Zaten romanın en etkileyici yanı da bu olsa gerek. Olaylar gerçek, kahramanlar gerçek, mekânlar gerçek hatta hâlâ hayatımızın içindeler! Bunlara bir de yazarın özgün dili eklenince kitap okumaktan ziyade bir film ya da dizi izlediğini hissediyor okur. Ve temposu hiç düşmeden hikâye akıp gidiyor…
Peki ya bir dönem kitabı yazarken yapılan ön çalışma? İhtimal yazardan yazara değişiyordur işte gazeteci Fügen Ünal Şen’in bu süreçle ilgili söylediği: “Kurtuluş Savaşı, İstanbul’un işgali zaten daima öğrenmeye, okumaya doyamadığım dönemler. Romanı yazarken elbette çokça kitap okudum.
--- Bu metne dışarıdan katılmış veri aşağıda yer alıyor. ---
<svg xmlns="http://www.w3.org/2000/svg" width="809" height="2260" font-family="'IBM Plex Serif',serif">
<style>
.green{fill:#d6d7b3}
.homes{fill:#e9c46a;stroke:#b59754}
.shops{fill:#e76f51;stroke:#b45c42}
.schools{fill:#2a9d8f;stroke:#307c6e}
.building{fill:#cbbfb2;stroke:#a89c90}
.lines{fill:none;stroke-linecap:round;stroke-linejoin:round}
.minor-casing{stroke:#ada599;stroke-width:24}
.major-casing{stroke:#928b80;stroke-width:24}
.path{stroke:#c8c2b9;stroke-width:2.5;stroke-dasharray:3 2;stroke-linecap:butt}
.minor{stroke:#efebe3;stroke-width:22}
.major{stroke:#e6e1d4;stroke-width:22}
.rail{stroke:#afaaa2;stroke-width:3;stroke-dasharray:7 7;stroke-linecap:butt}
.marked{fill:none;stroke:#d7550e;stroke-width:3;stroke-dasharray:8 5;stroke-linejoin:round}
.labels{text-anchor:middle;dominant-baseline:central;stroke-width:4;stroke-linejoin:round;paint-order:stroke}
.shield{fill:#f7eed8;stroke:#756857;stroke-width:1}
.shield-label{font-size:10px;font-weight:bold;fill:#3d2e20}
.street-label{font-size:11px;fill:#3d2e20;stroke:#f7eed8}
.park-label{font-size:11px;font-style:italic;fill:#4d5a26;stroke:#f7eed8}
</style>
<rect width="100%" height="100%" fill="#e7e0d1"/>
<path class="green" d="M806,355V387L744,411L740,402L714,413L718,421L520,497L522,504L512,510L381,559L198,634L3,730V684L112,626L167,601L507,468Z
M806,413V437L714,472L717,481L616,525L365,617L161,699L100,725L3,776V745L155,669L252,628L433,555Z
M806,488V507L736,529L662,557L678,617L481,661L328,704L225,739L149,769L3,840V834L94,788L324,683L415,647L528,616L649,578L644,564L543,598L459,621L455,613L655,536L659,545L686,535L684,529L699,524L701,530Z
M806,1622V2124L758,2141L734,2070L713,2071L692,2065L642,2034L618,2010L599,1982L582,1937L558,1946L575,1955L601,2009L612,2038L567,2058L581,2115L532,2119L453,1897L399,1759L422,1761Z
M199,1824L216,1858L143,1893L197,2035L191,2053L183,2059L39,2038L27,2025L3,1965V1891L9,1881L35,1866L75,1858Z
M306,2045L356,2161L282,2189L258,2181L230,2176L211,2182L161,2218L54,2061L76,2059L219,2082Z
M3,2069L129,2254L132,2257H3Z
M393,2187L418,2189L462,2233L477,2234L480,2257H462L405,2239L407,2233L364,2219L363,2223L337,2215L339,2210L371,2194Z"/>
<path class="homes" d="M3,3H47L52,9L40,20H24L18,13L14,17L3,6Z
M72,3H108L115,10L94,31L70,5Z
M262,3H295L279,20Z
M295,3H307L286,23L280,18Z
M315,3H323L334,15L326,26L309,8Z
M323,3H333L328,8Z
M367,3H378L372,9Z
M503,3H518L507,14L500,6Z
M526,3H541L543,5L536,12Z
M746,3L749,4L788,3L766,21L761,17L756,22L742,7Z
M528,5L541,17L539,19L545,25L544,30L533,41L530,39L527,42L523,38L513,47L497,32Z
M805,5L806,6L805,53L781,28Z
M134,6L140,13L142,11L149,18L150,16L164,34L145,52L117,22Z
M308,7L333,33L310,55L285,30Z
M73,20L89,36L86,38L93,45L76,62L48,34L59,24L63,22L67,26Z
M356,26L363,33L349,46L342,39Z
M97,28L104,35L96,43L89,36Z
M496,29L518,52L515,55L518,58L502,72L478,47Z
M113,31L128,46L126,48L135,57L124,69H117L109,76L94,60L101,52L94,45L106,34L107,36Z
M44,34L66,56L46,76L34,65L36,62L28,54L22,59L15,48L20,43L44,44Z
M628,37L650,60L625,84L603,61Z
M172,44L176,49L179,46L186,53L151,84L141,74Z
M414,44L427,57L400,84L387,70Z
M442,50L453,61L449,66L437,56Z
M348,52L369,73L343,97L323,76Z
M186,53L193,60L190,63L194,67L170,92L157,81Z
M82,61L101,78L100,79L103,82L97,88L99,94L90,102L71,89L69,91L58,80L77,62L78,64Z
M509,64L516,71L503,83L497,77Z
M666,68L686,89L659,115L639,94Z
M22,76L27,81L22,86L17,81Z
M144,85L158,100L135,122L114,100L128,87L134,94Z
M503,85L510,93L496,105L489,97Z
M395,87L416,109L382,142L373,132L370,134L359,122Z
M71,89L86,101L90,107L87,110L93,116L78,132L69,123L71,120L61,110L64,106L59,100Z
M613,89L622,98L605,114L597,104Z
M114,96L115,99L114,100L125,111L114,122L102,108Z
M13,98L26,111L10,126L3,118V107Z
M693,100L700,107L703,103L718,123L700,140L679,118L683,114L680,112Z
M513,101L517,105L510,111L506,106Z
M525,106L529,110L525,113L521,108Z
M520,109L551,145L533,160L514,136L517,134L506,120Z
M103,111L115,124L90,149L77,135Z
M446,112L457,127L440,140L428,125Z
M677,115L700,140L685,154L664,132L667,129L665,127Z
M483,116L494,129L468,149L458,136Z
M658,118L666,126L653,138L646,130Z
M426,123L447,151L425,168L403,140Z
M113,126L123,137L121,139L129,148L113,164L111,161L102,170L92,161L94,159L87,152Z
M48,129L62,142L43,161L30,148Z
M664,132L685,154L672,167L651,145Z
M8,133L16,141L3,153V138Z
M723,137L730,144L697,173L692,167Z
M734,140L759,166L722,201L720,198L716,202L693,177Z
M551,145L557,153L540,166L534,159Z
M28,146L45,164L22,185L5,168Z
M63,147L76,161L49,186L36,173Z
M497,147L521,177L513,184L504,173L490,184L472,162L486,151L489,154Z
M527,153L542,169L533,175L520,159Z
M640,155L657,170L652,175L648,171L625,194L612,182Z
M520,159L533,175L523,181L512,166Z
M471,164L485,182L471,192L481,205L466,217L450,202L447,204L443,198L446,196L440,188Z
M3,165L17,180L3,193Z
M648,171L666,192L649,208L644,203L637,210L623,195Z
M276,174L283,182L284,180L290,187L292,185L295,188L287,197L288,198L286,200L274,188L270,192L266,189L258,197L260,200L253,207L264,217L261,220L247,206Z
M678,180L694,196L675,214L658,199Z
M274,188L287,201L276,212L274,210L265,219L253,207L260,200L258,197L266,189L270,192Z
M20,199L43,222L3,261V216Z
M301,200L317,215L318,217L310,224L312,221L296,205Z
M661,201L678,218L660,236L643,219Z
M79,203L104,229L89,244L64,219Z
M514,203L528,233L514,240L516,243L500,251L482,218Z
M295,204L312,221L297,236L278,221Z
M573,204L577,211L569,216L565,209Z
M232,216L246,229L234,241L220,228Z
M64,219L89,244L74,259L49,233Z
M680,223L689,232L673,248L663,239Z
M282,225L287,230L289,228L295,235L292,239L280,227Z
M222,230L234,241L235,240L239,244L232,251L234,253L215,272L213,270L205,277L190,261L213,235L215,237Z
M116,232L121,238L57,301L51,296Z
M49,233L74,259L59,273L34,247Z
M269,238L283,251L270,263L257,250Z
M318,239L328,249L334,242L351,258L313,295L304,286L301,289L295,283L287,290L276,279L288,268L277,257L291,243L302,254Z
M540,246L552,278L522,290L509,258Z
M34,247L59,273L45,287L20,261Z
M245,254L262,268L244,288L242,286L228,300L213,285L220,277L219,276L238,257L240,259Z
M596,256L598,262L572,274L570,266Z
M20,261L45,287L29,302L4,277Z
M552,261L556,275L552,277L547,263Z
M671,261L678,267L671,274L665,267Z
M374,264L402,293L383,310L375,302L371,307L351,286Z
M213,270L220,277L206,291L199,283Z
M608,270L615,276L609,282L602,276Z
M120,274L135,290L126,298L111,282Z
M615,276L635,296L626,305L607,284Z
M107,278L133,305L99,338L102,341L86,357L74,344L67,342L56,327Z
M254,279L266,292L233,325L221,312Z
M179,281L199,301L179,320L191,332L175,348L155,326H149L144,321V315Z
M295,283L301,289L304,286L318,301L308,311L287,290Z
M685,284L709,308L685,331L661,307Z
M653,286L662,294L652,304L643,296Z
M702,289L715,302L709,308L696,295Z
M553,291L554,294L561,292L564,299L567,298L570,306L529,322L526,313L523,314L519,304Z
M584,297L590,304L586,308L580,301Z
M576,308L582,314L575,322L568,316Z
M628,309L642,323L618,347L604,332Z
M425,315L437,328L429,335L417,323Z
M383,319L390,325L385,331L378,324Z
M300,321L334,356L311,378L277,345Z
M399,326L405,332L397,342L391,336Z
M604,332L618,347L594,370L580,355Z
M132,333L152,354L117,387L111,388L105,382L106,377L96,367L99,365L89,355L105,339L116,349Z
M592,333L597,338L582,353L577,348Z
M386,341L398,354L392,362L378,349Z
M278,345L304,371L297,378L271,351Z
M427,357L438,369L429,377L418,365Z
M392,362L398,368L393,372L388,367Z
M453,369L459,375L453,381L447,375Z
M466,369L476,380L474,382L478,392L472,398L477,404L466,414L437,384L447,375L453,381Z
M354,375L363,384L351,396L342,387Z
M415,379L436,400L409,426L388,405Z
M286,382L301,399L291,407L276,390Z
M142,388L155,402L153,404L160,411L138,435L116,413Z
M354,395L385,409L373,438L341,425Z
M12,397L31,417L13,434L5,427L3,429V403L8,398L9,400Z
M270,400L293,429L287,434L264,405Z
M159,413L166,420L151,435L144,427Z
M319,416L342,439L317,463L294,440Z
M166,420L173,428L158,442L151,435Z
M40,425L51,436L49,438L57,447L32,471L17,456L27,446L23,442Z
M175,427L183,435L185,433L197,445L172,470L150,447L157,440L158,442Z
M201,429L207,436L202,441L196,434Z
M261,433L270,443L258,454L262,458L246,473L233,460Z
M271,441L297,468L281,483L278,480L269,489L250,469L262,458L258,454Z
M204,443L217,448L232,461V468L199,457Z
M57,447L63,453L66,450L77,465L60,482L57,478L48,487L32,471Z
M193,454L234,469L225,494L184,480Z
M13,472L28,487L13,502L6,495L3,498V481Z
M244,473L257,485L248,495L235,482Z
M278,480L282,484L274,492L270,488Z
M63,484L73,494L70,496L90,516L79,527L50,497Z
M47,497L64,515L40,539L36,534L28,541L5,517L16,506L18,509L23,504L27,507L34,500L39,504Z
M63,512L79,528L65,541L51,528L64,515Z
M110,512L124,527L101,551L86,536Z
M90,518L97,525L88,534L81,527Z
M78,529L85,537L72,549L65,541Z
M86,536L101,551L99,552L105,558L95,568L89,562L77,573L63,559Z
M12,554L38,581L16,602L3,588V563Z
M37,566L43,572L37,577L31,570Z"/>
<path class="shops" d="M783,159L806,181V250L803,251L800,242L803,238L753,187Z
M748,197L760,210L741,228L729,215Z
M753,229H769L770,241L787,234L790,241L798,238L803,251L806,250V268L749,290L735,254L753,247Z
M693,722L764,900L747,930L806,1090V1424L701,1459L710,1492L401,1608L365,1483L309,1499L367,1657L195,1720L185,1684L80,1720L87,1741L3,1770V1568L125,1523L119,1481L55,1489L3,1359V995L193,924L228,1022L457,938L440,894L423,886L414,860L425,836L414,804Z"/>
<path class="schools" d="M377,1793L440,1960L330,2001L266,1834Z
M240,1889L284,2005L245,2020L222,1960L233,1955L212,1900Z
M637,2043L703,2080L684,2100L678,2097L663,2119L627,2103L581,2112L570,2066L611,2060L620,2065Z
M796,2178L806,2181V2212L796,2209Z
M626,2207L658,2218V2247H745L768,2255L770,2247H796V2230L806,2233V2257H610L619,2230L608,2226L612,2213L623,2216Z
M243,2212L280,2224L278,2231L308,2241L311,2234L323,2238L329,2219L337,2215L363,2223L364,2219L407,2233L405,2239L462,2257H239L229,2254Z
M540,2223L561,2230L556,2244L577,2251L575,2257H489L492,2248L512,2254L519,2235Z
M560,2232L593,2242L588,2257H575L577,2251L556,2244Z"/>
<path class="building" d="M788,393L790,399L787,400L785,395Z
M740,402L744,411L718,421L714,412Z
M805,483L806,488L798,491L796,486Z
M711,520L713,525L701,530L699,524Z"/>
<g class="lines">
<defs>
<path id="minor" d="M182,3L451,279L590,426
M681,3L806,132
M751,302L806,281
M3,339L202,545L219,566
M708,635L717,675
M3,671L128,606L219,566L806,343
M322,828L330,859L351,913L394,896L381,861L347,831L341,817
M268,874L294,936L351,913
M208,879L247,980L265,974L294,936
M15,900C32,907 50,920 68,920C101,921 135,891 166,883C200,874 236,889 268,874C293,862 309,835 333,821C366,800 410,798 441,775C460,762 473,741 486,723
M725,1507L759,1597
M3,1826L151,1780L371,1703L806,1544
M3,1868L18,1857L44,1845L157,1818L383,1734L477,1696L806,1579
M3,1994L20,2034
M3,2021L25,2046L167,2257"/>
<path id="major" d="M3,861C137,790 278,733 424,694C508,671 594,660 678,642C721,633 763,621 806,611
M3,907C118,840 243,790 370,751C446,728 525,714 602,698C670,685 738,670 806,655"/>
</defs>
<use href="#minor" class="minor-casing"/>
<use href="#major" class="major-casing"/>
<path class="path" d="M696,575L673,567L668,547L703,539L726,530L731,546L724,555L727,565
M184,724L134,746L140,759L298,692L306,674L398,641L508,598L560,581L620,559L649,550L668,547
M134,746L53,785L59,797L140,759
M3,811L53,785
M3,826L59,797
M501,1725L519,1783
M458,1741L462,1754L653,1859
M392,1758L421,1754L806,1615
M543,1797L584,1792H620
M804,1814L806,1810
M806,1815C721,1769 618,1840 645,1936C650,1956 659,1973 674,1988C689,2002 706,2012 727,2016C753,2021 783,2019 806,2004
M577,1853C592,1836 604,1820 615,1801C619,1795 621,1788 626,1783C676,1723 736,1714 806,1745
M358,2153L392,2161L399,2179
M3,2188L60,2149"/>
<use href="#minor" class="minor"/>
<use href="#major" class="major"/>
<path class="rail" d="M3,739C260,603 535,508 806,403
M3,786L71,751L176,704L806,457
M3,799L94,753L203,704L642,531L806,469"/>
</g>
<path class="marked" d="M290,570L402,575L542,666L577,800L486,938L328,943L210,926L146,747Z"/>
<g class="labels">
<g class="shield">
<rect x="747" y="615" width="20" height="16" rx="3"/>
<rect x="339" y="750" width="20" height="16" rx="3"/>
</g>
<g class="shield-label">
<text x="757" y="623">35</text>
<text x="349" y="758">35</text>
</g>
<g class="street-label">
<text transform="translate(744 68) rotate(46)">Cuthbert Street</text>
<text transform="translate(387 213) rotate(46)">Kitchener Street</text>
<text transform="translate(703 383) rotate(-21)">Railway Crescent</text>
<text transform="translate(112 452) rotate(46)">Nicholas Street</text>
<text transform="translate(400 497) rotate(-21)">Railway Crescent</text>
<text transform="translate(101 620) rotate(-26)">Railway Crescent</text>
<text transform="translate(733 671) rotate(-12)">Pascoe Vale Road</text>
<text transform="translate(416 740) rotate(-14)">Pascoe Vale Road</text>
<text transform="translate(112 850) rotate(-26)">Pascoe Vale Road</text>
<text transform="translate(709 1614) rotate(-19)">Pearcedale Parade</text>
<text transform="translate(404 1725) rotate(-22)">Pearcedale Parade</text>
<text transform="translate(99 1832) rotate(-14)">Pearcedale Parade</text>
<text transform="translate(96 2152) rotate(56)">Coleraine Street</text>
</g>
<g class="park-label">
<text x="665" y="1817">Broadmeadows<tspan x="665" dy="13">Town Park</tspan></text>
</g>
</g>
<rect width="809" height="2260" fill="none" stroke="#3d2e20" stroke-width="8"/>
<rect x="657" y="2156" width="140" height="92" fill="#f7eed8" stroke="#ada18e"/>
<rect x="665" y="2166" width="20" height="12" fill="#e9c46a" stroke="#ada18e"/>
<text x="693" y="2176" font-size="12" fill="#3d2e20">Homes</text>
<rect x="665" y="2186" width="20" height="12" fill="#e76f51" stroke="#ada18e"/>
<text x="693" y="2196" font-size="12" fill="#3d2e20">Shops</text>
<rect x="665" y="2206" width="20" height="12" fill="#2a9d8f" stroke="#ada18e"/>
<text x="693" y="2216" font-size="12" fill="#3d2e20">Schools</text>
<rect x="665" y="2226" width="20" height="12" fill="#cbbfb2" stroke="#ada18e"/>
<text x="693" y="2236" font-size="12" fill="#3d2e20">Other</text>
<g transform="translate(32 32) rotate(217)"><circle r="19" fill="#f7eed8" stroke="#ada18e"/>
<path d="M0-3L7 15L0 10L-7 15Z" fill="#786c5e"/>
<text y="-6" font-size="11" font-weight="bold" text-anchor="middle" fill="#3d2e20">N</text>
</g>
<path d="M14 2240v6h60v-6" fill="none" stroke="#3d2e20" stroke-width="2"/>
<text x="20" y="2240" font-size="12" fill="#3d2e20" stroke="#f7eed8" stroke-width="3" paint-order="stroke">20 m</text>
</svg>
Nutuk başucu kitabımdı. Bunun dışında ilk aklıma gelenleri sıralayacak olursam, Halide Edip’in ‘Ateşten Gömlek’, ‘Türk’ün Ateşle İmtihanı’, Eyüp Durukan’ın ‘Meşum Mütareke ve Meşru Müdafa’, Mehmet Akif Bal’ın ‘Milli Mücadelenin Gizli Teşkilatı: Karakol Cemiyeti’, Dr. Gürkan Fırat Saylan’ın ‘Hrisantos Çetesi’ni söyleyebilirim. Dönemin askerlerinin hatıratları, gazeteler… Okurdan önce ben gitmeliydim o günlere; o dönemi anlatan çalışmalar bana bunu sağladı. Ben de okur gibi yolcuydum aslında.”